A pair of economists, MIT Sloan assistant professor Jacquelyn Pless and her co-author, Arthur A. van Benthem of The Wharton School, have released an analysis on the effects of subsidies in relation to the price of residential solar systems for consumers. The report’s findings are based off of 2010-2013 data from the California Solar Initiative, a program which started in 2007 with a 10-year planned budget of more than $2 billion in rebates for customers who installed and companies that leased systems with homeowners.
What Pless and Benthem found was that residents who installed their own solar systems outright received about 78 cents for every dollar in subsidies. Customers who leased solar panels, however saw a $1.53 reduction in price for every dollar of subsidy the leasing company collected.
This might seem like a good thing for consumers because they face lower prices,” said Pless. “But what we show — with both theory and data — is that this is a story about market power.
The solar industry is one subjected to marginal cost shocks, meaning that the prices of commodities within the industry are partially at the will of the subsidies they are given, but are not necessarily defined in price by those subsidies. The subsidies received from installing a system can either be given to a customer straight up, or passed through, via other compensatory avenues, as Pless puts it:
That subsidy goes to [the third-party owners], but they can kind of pass through the subsidy to you in the form of more attractive lease terms, perhaps lower monthly payments, that you wouldn’t have gotten otherwise.

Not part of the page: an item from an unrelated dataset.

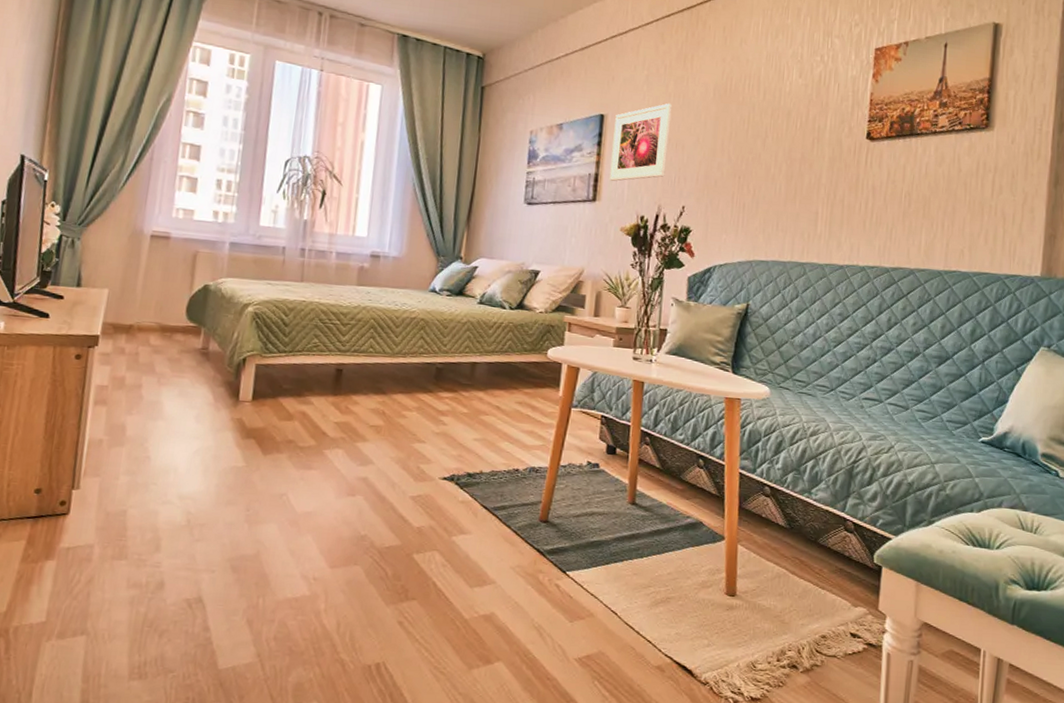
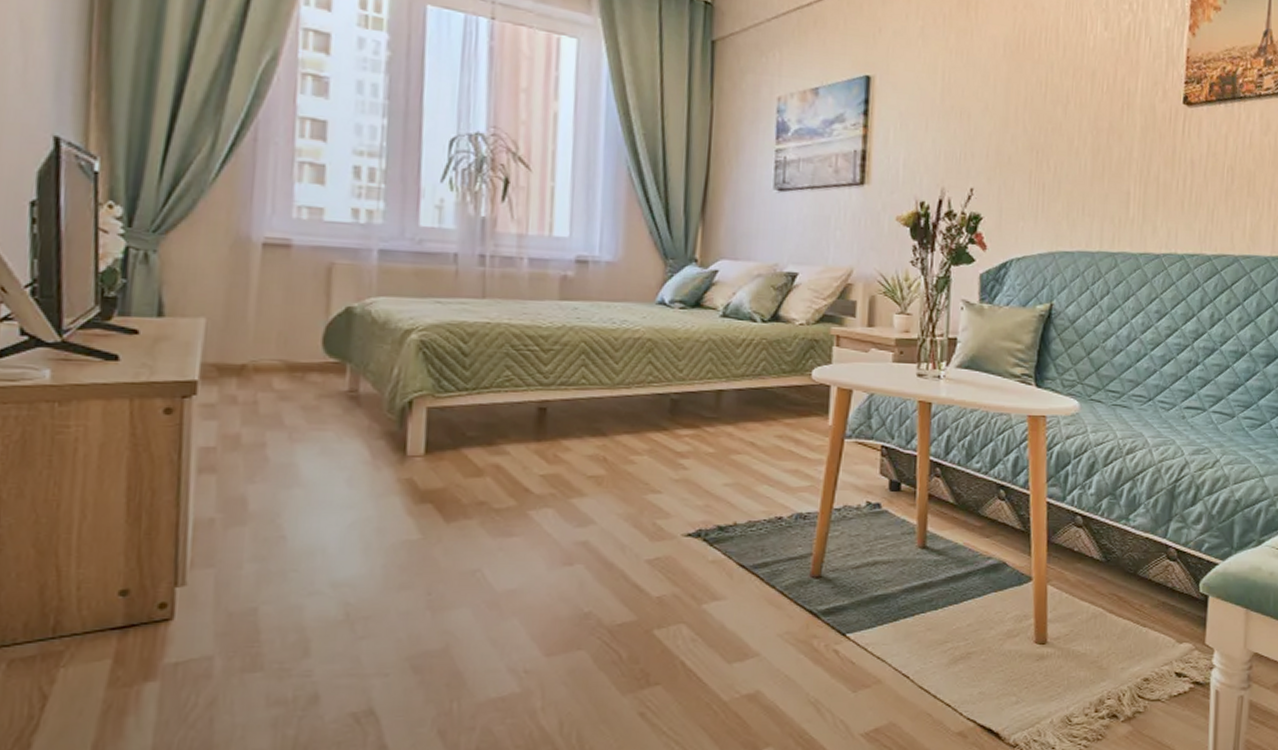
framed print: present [609,103,672,182] -> none [880,61,953,160]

The reason those increased subsidies are not as rosy as they may appear at first glance is because of the economic theory of over-shifting. Essentially, when a pass-through rate exceeds 100%, it’s called over-shifting.
What we’re seeing in this study is essentially the inverse of traditional over-shifting.
In traditional over-shifting, a producer increases the cost to the consumer by more than their increase in the cost of producing the good. For example, let’s say a carton of ice cream costs $5, but there is a $1 tax put on dairy. In response, the seller ice cream increases the price to $7. That’s an over-shift: they didn’t just pass along the increased cost to the consumer, they passed along the increase plus a little more margin.
So, instead of an increased tax providing the foundation for a provider to increase their cost beyond the amount that tax adds, we’re seeing subsidies allow customers to receive from a provider a greater total rebate-equivalent-benefit than they would receive if just given the rebate alone.
Basically what this proved to the researches was that there was an imbalance of the third-party owners in the California residential solar market. During the time of the study, the market was mostly dominated by just a few large firms, namely SolarCity. This is where the math begins to make sense: it’s easier for a company to give back a little extra to consumers when said company controls essentially an entire market.
“If you can do this kind of pretty simple, straightforward pass-through type of analysis and you find over-shifting, this might be an indication that the market’s not competitive, and that might be some type of motivation for competition authorities to step in,” Pless said.